Top of RECORDED INFORMATION

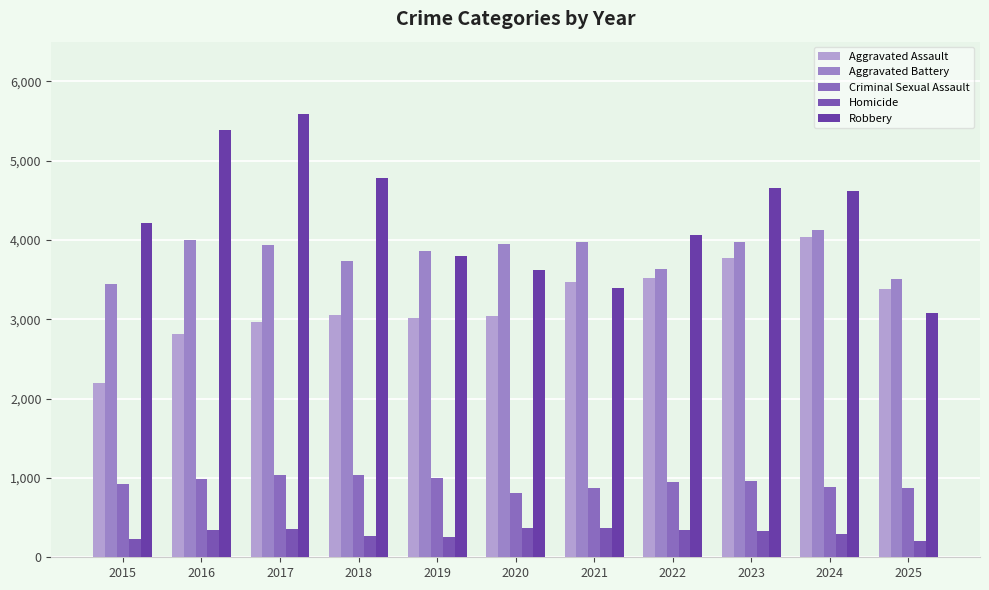

What is the spread (max minus min) of values at 2020?

3578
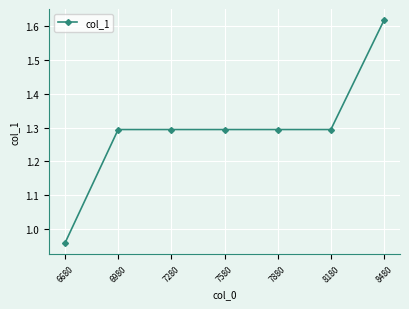

How many lines are shown in the chart?

1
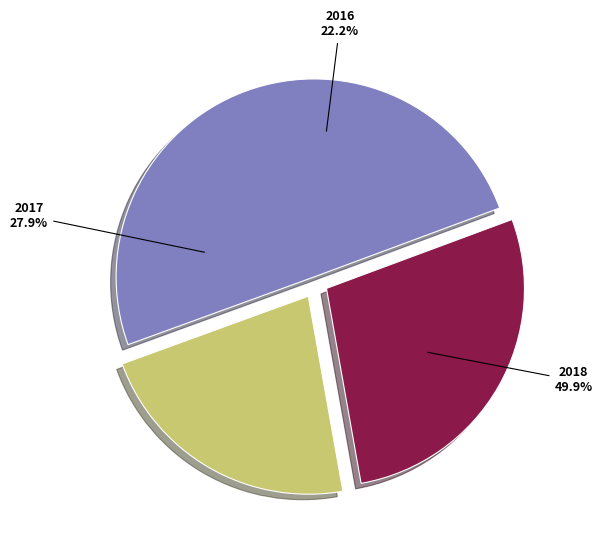

Is there a majority slice in this chart?

No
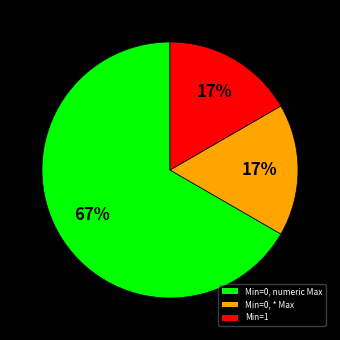

To the nearest percent, what is the difference between the largest and smallest slice percentages?

50%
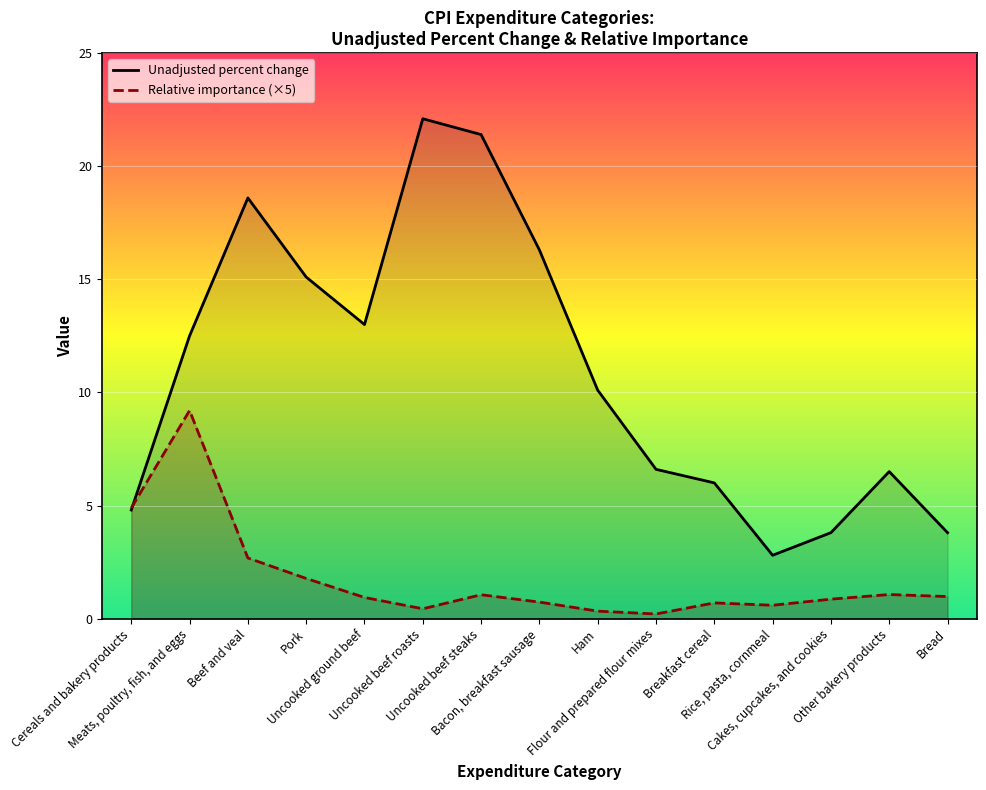

True or false: Relative importance (×5) has a value of 1.8 at Pork.

True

Bottom of RECORDED INFORMATION

EXERCISE BRIEF: Put each line of the listing above into a JSON list of strings, one string per line, with blank lines skipped. Leave the pictures out.

ANSWER TO THIS TASK:
[
  "What is the spread (max minus min) of values at 2020?",
  "3578",
  "How many lines are shown in the chart?",
  "1",
  "Is there a majority slice in this chart?",
  "No",
  "To the nearest percent, what is the difference between the largest and smallest slice percentages?",
  "50%",
  "True or false: Relative importance (×5) has a value of 1.8 at Pork.",
  "True"
]